# Your goal
Gather every line of the data below that contains the word "slice", and copy each one in full.

# Data records

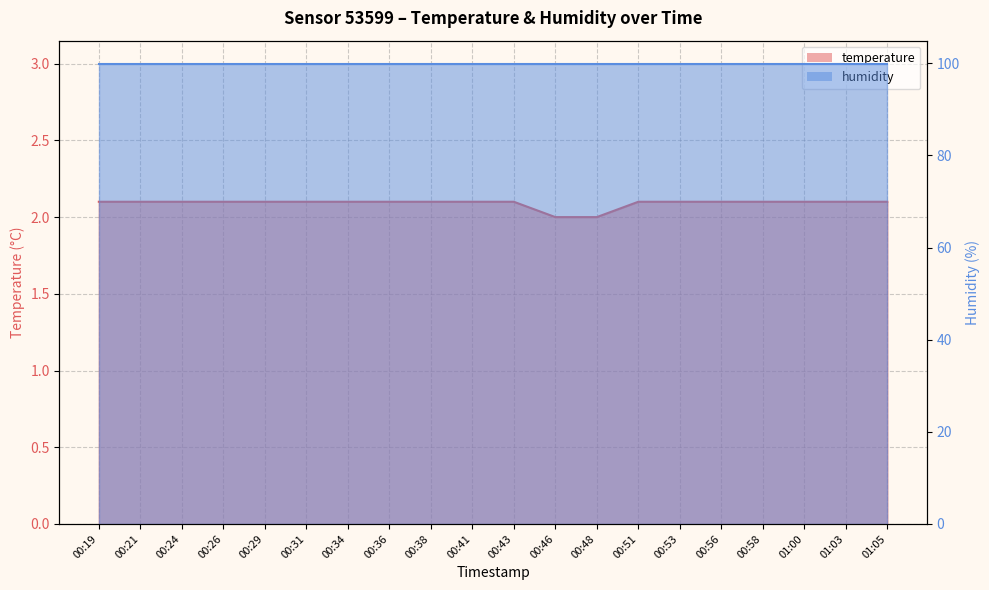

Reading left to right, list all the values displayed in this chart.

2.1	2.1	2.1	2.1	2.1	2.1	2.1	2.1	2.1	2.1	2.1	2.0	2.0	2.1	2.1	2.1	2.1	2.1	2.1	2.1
...
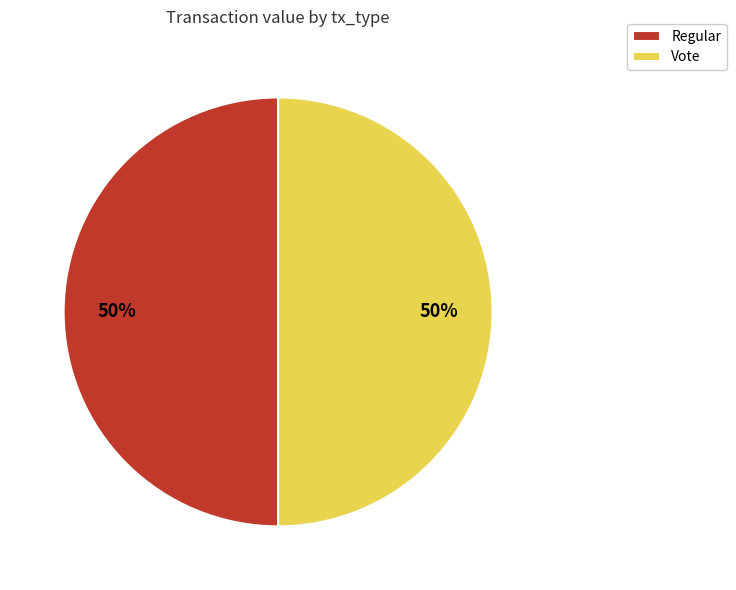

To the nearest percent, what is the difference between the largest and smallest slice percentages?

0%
* * *
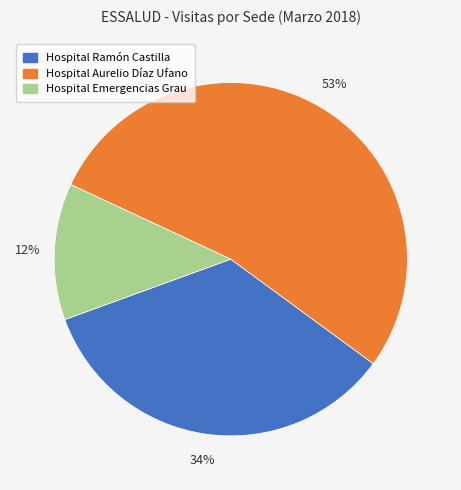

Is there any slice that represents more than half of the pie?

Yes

# Solution below
To the nearest percent, what is the difference between the largest and smallest slice percentages?
Is there any slice that represents more than half of the pie?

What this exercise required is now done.